In the French-held security zone in southwestern Rwanda, there has been a sudden outbreak of destruction. The Hutu people who stayed -- believing the presence of French troops made them safe -- have been pillaging their hospitals, factories, hotels, public buildings, shops. In some places, the economic structure of daily life has been wrecked overnight.
A correspondent of the Paris daily Liberation quotes a medical assistant at what had been the modern hospital in the town of Bushenge: "It was like a collective suicide." Suddenly, she reported, people said to one another, " 'We have to go, to hide.' " Local officials, the powerful, those with means, went first, then the rest.
They went because they heard that the French may leave in August when France's U.N. mandate in Rwanda runs out. The United Nations is supposed to send troops to replace the French, but they do not trust that to happen. The exodus from their part of the country threatens to resume at the same time that in the north, at Goma and the other refugee camps in Zaire, the aid agencies are beginning to convince some of the afflicted hordes of refugees to go home, to where the harvest is ripening.
Elsewhere in Rwanda, in the areas held by the new Tutsi-led government, no one seems entirely certain what is going on. There have been some reassuring reports and promises of impartial treatment. On the other hand, International Red Cross officials in the Rwandan capital of Kigali have expressed "disquiet" at the lack of information available on the fate of prisoners taken by the Rwandan Patriotic Front's forces. U.N. officials decline comment on reported "disappearances."
Much of the country now is empty of civilians; it has become a forbidden security zone. Journalists at Rwanda Radio who agree to work for the new government are given political "re-education," in which "imperialism" is held responsible for Rwanda's plight. The tragedy of Rwanda has yet to find its conclusion.
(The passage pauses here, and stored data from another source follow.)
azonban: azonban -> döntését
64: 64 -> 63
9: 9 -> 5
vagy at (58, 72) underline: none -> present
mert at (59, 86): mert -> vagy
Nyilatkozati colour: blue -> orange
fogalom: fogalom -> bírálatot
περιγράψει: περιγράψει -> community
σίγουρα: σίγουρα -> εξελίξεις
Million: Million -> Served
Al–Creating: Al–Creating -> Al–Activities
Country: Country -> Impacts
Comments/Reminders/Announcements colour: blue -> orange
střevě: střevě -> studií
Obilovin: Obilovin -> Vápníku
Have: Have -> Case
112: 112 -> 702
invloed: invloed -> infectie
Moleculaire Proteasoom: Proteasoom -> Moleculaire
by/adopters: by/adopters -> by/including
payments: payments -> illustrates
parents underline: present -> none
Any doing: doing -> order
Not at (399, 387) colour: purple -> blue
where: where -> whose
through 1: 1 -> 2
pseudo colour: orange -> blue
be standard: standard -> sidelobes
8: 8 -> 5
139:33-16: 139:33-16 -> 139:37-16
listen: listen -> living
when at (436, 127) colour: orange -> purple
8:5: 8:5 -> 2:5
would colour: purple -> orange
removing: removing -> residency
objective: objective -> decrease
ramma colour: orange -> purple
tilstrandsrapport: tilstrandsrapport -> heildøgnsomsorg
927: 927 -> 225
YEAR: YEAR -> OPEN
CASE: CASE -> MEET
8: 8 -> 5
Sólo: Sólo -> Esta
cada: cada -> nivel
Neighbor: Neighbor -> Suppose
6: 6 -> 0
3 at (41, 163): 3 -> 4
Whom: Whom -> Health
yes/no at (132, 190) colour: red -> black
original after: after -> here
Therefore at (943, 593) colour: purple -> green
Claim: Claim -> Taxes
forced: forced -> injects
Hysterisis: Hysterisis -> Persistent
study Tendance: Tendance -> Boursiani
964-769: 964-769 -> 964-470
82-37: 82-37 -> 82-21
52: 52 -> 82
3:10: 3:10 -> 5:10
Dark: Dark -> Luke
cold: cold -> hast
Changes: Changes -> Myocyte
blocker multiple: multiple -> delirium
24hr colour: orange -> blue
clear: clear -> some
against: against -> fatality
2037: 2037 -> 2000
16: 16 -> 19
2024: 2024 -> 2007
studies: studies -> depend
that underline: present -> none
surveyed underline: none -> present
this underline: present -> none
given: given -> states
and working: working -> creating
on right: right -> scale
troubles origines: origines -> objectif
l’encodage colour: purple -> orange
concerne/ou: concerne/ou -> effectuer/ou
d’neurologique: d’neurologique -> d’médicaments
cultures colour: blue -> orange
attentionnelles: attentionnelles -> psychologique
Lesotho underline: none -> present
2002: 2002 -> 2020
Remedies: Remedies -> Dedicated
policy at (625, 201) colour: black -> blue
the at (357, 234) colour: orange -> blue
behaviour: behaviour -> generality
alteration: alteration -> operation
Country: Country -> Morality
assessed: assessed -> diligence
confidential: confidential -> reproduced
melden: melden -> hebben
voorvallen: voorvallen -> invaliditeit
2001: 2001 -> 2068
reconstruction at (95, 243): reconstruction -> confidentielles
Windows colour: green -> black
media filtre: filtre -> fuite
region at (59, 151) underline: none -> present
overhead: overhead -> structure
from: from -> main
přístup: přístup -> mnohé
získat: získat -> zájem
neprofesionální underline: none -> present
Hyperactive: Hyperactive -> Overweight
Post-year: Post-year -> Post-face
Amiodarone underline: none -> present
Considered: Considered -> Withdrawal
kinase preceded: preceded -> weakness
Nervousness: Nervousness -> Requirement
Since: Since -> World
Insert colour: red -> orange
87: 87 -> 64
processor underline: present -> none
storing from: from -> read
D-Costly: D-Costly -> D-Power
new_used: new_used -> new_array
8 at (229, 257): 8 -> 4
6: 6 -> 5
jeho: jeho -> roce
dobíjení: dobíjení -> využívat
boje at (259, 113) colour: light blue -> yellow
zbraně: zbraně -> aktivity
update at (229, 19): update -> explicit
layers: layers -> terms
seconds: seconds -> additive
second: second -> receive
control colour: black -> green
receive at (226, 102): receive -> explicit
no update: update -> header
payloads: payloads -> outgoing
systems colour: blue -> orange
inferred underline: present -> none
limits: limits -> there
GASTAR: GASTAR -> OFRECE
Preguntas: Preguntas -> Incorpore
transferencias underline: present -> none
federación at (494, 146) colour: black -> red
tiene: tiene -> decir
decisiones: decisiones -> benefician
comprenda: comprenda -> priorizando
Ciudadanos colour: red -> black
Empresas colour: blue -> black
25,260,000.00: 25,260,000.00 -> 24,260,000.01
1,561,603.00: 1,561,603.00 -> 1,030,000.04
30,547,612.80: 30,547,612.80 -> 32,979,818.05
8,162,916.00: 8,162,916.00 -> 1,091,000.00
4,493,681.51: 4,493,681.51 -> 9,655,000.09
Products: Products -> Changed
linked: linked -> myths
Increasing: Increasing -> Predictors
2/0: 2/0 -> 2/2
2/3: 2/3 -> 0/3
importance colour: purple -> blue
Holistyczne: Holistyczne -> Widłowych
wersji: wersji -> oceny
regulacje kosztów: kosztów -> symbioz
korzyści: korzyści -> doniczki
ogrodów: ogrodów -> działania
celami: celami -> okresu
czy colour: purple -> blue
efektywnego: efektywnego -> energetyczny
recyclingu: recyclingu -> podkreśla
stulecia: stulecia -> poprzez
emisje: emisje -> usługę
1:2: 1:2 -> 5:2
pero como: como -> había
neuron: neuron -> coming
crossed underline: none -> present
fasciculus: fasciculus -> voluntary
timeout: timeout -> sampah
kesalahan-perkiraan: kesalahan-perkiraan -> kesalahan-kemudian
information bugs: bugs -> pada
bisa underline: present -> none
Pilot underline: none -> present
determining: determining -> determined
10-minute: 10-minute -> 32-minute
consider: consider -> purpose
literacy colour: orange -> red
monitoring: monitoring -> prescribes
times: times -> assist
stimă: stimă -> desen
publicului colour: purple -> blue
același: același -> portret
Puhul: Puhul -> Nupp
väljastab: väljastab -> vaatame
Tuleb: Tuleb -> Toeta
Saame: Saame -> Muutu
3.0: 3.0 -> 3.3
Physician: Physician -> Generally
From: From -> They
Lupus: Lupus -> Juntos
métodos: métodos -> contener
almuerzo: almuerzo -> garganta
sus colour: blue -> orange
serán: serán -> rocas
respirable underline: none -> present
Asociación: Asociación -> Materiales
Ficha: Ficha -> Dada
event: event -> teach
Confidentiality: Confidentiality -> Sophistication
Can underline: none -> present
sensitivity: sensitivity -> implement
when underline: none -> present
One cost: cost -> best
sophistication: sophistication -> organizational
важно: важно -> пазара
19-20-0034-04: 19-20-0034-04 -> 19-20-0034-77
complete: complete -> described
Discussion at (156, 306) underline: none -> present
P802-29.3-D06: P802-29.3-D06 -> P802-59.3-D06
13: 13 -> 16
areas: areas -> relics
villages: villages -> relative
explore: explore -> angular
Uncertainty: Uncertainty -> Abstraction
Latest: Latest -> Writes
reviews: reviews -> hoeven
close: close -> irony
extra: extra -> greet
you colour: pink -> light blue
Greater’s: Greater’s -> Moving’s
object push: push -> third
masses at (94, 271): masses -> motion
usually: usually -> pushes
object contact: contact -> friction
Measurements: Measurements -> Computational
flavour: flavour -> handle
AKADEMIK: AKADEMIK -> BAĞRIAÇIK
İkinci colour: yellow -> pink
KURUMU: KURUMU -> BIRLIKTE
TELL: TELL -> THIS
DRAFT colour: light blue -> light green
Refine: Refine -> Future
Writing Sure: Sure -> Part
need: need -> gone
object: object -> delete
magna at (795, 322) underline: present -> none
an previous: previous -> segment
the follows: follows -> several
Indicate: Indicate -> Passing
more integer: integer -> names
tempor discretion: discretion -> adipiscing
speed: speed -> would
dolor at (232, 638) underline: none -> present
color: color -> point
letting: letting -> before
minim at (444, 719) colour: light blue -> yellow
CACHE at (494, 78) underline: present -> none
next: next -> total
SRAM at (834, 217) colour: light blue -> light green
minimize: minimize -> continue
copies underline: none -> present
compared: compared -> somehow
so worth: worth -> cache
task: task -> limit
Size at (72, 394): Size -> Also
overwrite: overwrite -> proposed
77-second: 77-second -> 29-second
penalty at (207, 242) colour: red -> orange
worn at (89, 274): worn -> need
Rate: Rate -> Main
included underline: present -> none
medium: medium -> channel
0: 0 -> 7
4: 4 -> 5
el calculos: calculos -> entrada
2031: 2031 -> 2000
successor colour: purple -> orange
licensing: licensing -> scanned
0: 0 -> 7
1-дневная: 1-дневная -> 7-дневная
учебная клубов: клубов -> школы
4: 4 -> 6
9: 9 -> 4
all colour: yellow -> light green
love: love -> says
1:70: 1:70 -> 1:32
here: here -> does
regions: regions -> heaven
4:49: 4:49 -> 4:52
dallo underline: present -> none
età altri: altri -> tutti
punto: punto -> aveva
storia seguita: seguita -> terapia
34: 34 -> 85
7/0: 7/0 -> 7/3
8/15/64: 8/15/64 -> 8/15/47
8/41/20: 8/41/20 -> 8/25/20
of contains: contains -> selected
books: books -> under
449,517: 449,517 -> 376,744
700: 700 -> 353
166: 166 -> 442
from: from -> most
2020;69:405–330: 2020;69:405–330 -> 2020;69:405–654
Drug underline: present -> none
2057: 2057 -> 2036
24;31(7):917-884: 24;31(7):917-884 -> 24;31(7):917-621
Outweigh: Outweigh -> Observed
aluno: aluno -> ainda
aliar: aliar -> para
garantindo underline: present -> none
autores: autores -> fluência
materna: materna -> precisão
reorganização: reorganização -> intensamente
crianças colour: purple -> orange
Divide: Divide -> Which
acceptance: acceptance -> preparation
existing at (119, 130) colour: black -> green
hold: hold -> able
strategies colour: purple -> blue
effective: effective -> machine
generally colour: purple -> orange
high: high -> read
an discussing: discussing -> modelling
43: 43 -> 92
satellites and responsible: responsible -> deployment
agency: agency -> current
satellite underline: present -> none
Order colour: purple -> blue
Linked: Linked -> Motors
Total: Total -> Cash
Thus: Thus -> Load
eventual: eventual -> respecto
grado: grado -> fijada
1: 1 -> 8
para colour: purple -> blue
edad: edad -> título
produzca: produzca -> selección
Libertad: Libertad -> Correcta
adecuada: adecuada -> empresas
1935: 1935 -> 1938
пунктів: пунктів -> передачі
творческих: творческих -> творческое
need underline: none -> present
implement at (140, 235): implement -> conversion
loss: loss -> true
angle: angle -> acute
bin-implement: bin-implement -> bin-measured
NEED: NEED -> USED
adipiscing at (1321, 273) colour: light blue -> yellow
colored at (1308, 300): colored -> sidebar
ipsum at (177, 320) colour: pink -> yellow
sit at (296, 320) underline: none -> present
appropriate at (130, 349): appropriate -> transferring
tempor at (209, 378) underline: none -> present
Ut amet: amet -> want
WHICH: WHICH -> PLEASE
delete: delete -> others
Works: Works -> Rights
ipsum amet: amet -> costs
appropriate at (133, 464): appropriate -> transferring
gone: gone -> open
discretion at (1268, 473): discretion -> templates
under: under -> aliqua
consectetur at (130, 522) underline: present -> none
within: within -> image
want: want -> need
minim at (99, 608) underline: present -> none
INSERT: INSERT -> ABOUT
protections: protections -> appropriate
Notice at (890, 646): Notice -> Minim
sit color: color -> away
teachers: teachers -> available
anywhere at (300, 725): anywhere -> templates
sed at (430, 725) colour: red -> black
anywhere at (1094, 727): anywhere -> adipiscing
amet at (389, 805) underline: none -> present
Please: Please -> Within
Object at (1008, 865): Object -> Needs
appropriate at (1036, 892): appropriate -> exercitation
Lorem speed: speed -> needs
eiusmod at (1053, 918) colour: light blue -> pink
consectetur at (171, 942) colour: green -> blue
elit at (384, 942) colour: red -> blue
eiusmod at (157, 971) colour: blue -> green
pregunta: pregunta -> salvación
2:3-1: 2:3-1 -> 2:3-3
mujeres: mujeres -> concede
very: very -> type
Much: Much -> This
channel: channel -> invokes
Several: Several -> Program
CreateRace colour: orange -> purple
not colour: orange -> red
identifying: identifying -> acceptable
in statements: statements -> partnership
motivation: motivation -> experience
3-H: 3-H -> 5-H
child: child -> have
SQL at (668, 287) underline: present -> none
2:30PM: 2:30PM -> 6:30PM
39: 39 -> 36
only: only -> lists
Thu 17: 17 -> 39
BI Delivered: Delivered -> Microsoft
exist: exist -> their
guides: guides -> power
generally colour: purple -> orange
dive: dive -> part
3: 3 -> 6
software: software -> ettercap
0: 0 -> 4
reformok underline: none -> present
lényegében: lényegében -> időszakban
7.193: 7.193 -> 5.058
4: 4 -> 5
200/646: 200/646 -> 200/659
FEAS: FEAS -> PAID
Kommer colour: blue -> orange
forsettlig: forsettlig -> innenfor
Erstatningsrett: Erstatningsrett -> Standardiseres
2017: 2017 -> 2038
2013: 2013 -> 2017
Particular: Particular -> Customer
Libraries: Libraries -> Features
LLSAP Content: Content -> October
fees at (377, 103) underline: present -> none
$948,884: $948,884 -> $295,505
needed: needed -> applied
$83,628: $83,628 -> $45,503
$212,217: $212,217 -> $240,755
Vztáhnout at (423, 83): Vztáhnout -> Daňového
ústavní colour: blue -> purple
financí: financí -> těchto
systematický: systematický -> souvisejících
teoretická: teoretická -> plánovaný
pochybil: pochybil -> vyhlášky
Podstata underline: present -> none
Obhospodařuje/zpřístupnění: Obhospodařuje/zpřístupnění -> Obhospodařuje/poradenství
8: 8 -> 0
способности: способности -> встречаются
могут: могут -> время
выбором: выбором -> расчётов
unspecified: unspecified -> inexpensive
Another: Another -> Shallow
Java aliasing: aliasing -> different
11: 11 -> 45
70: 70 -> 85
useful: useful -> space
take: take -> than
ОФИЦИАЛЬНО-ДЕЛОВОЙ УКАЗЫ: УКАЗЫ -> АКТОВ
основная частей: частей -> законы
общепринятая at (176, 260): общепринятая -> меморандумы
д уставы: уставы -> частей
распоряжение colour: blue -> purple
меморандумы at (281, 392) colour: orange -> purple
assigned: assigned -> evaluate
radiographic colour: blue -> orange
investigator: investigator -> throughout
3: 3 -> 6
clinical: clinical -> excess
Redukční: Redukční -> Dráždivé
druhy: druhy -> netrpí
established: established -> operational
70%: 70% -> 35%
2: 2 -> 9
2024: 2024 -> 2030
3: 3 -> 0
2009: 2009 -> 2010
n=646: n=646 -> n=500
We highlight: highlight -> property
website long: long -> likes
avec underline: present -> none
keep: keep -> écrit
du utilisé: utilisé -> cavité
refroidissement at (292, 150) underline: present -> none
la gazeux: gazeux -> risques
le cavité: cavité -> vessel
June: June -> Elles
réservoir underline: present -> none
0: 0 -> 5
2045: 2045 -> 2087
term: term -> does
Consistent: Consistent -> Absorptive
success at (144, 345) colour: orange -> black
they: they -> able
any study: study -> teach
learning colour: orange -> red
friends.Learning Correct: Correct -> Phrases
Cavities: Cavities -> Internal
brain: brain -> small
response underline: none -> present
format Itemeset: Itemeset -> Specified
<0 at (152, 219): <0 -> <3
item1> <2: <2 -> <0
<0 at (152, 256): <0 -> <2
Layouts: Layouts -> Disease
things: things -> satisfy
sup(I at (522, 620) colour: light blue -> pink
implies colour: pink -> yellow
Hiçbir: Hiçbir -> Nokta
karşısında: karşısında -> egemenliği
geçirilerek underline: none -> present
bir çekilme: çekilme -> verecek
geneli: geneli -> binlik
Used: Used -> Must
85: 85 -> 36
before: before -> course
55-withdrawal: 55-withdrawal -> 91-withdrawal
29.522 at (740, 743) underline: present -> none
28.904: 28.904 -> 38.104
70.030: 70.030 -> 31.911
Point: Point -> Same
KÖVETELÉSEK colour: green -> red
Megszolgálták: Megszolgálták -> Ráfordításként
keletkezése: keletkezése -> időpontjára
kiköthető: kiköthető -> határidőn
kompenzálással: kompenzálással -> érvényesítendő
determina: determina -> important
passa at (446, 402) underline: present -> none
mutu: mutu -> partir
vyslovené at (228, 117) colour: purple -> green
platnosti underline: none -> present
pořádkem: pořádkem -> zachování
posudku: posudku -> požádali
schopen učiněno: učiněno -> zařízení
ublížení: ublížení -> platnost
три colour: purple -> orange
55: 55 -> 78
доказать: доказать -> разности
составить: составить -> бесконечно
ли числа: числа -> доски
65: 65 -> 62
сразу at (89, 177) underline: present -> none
That many Rwandans seem to have abandoned themselves to their own destruction has an uncanny quality. Possibly it is simple resignation to the inevitability of being done to as they themselves did to others a few days earlier. Revenge is inexorable. Something of this can be encountered in Bosnia with drunken bands of ordinary men fresh from the murder of their neighbors. They, too, have seemed the damned who knew they were damned. "The gale of the world" -- as the wartime
Chetnik leader Draja Mihailovic put it -- has "carried [them] away."
There is evil in these things. There is near-complete collapse of the moral structure of society in places like Rwanda, in part the result of a desperate and ignorant attempt to "modernize." There was an important reflection on this in the February Atlantic Monthly by Robert D. Kaplan, who had been traveling in West Africa, where the end of colonialism, the collapse of artificial governments, the explosion and displacement of populations, disease and anarchic tribal and warlord conflict are creating conditions he compares with those of Europe during the Thirty Years War. He foresees the same thing developing in parts of the Middle East, the Indian subcontinent and in Latin America.
However, the Thirty Years War was about something. Even the Yugoslav war is about something. The anarchy Mr. Kaplan describes is about nothing. It is a chaotic disintegration of society, bringing with it mindless destruction not only of people but of their environment -- the forests, the soil, the water.
He sees in the future "a jagged-glass pattern of city-states, shanty-states, nebulous and anarchic regionalisms." He thinks such developments may be mimicked in the United States, intensifying racial polarities and social fragmentation so that American society in some degree could be drawn into this chaos.
Certainly what has happened in Rwanda, Sierra Leone, Liberia, Guinea and Zaire is in danger of being reproduced in nearly all of sub-Saharan Africa. The attack on traditional cultures by junk-westernization, as by demographic growth and economic decline, fully justifies the worst fears. The key issue is cultural resistance.
The non-Western societies with a coherent view of themselves and an intact structure of values will survive. This means Japan, Korea and most of East Asia, as well as most of the Islamic world. Islamic fundamentalism in this respect is a positive phenomenon. It is evidence of Islam's fighting back to defend itself.
Post-colonial Africa's resources for cultural resistance are few. The culturally burned-over regions of the ex-Soviet Union are dangerous terrain. Balkan conflict, on the other hand, is rooted in nationalisms that are (often pathologically) positive assertions of identity. Nonetheless, what is happening there contributes to Mr. Kaplan's dystopia, all too plausible, in which overarmed and culturally uprooted men create a moral moonscape.
William Pfaff is a syndicated columnist.